Kräftige Gewitter sind am Wochenende über Teile Deutschlands gefegt. Im hessischen Wöllstadt wurde ein 64-Jähriger am Sonntagmorgen beim Ausführen seines Hundes vom Blitz erschlagen. Umgestürzte Bäume auf der Oberleitung behinderten unter anderem bei Delitzsch in Sachsen und Bad Kleinen in Mecklenburg-Vorpommern am Wochenende den Bahnverkehr. Ein Unwetter zog am Samstag auch über das Musikfestival "Melt!" mit 20.000 Menschen in Sachsen-Anhalt. Das Fest habe aber weitergehen können, berichtete die Polizei. In Sachsen fielen Hagelkörner, die teils mehrere Zentimeter dick waren.

Am Montag soll sich das Wetter in Deutschland zunächst beruhigen. In der Mitte und im Süden bleibt es weiterhin hochsommerlich warm, wie der Deutsche Wetterdienst (DWD) in Offenbach berichtete.

Meteorologisches Nord-Süd-Gefälle

Im Norden ist es am Montag stark bewölkt mit einzelnen Schauern. In der Mitte kann es ebenfalls vereinzelt Schauer geben, zeitweise scheint dort aber auch die Sonne. Am meisten Sonne gibt es im Osten und im Süden. Vor allem im äußersten Südosten kann es noch kräftig gewittern. Die Höchsttemperaturen liegen zwischen 18 und 24 Grad im Norden sowie zwischen 24 und 30 Grad in der Mitte und im Süden. Am Ober- und Hochrhein örtlich sogar bei 32 Grad. 
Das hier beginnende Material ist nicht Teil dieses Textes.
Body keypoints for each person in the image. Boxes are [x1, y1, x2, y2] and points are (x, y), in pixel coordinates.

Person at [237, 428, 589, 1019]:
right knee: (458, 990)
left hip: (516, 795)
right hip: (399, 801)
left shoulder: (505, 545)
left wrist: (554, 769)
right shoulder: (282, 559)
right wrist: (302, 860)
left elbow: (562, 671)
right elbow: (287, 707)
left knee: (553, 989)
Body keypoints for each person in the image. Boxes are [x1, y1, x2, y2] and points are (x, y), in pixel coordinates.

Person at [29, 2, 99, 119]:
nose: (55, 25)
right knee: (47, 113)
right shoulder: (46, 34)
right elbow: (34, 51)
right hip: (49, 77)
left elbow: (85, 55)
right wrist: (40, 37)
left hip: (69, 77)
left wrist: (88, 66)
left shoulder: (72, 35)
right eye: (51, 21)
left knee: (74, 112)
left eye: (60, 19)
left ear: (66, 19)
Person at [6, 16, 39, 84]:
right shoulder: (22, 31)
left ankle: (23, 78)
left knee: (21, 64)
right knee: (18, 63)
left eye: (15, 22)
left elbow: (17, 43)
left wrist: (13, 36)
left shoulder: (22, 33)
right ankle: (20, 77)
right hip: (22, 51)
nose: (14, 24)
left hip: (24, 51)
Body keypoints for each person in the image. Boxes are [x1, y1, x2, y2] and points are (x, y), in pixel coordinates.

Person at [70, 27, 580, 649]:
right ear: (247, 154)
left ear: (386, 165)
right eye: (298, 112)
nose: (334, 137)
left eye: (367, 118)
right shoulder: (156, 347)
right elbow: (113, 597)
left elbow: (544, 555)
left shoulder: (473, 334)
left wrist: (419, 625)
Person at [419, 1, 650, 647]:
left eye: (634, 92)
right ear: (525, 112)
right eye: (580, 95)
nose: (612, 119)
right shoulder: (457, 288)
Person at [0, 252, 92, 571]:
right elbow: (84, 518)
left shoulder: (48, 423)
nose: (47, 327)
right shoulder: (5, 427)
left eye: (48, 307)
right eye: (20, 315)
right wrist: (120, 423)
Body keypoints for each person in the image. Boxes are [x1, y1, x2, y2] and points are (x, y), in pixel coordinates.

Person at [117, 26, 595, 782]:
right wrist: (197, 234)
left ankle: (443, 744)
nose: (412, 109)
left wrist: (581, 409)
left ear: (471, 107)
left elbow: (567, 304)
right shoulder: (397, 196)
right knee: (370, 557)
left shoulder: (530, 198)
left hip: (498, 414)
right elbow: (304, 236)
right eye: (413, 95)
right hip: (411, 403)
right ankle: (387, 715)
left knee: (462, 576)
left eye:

Auch am Dienstag und Mittwoch wird es gebietsweise Schauer und Gewitter geben, die schon wieder kräftiger ausfallen können. Die Temperaturen steigen: Südlich einer Linie von der Lausitz bis zum Niederrhein wird es über 25 Grad warm. Am Ober- und Hochrhein sowie im Neckartal werden 30 bis 32 Grad erreicht, örtlich bis 34 Grad. In der zweiten Wochenhälfte wird es dann voraussichtlich etwas kühler bei angenehmen Werten: "Grob gesagt zwischen 20 Grad im Norden und 27/28 Grad im Süden", prognostizierte Meteorologe Stefan Bach.